I have managed to drop from 2mgs klonopin to 1.5mgs. I took my time, took me a month to get there. I have stayed at 1.5mgs for a few weeks to give my body time to settle. I had been on 2mgs for about 15 years. After dealing with some withdrawls like insomnia and increased anxiety, I now seem to feel better than I did on the 2mg dose. It really feels like a huge success for me. Tonight I begin the next phase to get to 1mg. I have it mapped out to be another 1 month process dropping down in 3 phases about a 10% reduction each 10 days, then ending at 1mg and leveling for a few weeks. I hope that I will have the same success when I get to 1mg and my original anxiety from years past doesn't rebound. If not, I'll keep doing the same thing until I'm off it. At the very least I want to take the smallest effective dose and this is the only way I know to accomplish that. Anyway, I emailed Dr. Eskapa and received additional feedback including info on benzo's. I told him I dropped my dose to 1.5mgs, asked some other questions and this was his response. I found it very interesting and encouraging and thought I'd share. Here's what he wrote:
"I will attach a reply by David Sinclair specifically for another reader but may be of relevance (end of this email to you). I also recommend
http://www.benzo.org.uk/manual/ as a responsible way of coming off BDZs. However, I appreciate how tough it is to get off benzodiazepines (BDZs) and one should proceed as you are - with respect, caution and discipline. Discipline refers to sticking to the 1.5 mg dose and not raising it back "just for a day" ... bear with it.
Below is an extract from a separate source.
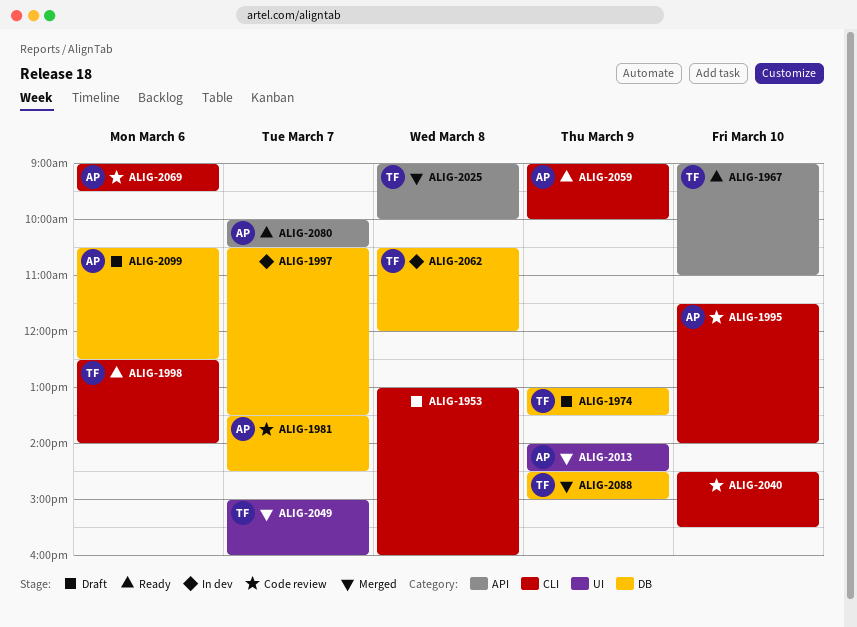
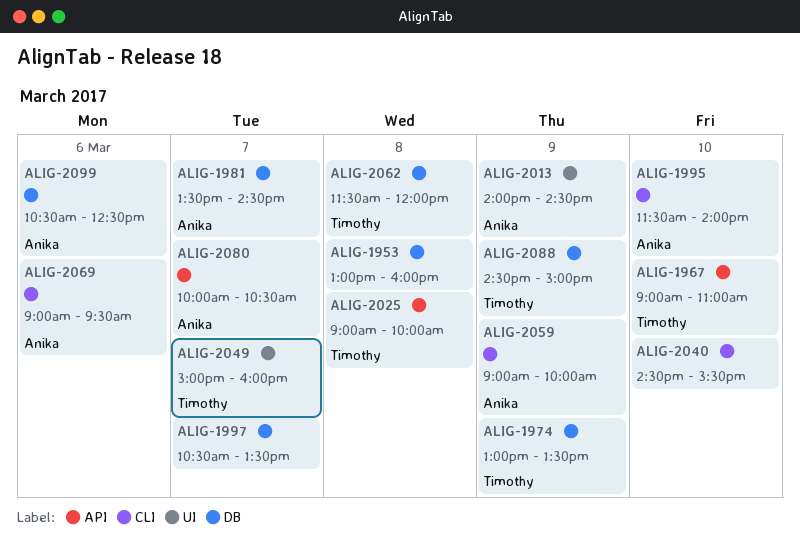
ALIG-1953, label: CLI -> DB
ALIG-1998: present -> none
ALIG-2062, begins: 10:30 -> 11:30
Having said that, given your style of drinking I would aim to take the full dose 50 mg naltrexone before drinking (30 mins to an hour). You may try 25 mg on the first drinking occasion. I have tried naltrexone with and without alcohol just to see what the side-effects some folks (less than 8 %) report - generally nausea I had none ... and I am relatively 'med sensitive myself ... Do not expect side-effects. If they occur they are usually nausea associated and pass. You could try 25 mg but note David Sinclair on dosing in an email today: I underlined what he said about the dose of 25 mg. Point is that if you binge once a week the duration of your binge may not be covered by opioid blockade with only 25 mg. In this case take the 25 mg soon before drinking (30 mins) then drink then if you are continuing after say 4 to 5 hrs take the rest 25 mg) and that should take care of things. Here is David's quote for a forum reader:
"I don't think the final answer is in yet concerning dose. Theoretically, it should not matter. There should not be a normal dose-response curve for doses of naltrexone above 25 mg. A dose of 25 mg should be sufficient to produce 100% blockade of mu receptors for several hours. 50 mg should also produce 100 % blockade for about 24 hours. 100 mg should produce 100% blockade for 48 hours. If patients are being careful to comply in taking naltrexone an hour before drinking always, all of the doses should have the same results. If patients are frequently not taking naltrexone before drinking, the larger doses should be producing better effects, but also more side effects and more extinction of healthy opioidergic behaviors. If patients are being told to abstain and at the same time take naltrexone, the larger doses are likely to be more useful because they will be still active when the people relapse to heavy drinking.
We have not found significant differences between men and women in the effectiveness of naltrexone in either our clinical trial or in the Finnish clinics. Of course, a failure to find significant differences does not mean there are no differences. We did find that the liking for strong sweets was higher in men than women, and higher in alcoholics with a family history of alcoholism than in alcoholics without the family history. From this, one would expect better responsiveness to naltrexone in alcoholics with a family history of alcoholism - which has been found repeatedly including in our studies. One also would expect to find more responsiveness to naltrexone in men than in women, which as I said was not found to be significant in our results - but maybe just because we needed more subjects in order to get significance.
Many many people are benefiting from the Sinclair Method - using naltrexone properly - no reason why you should not be one of them."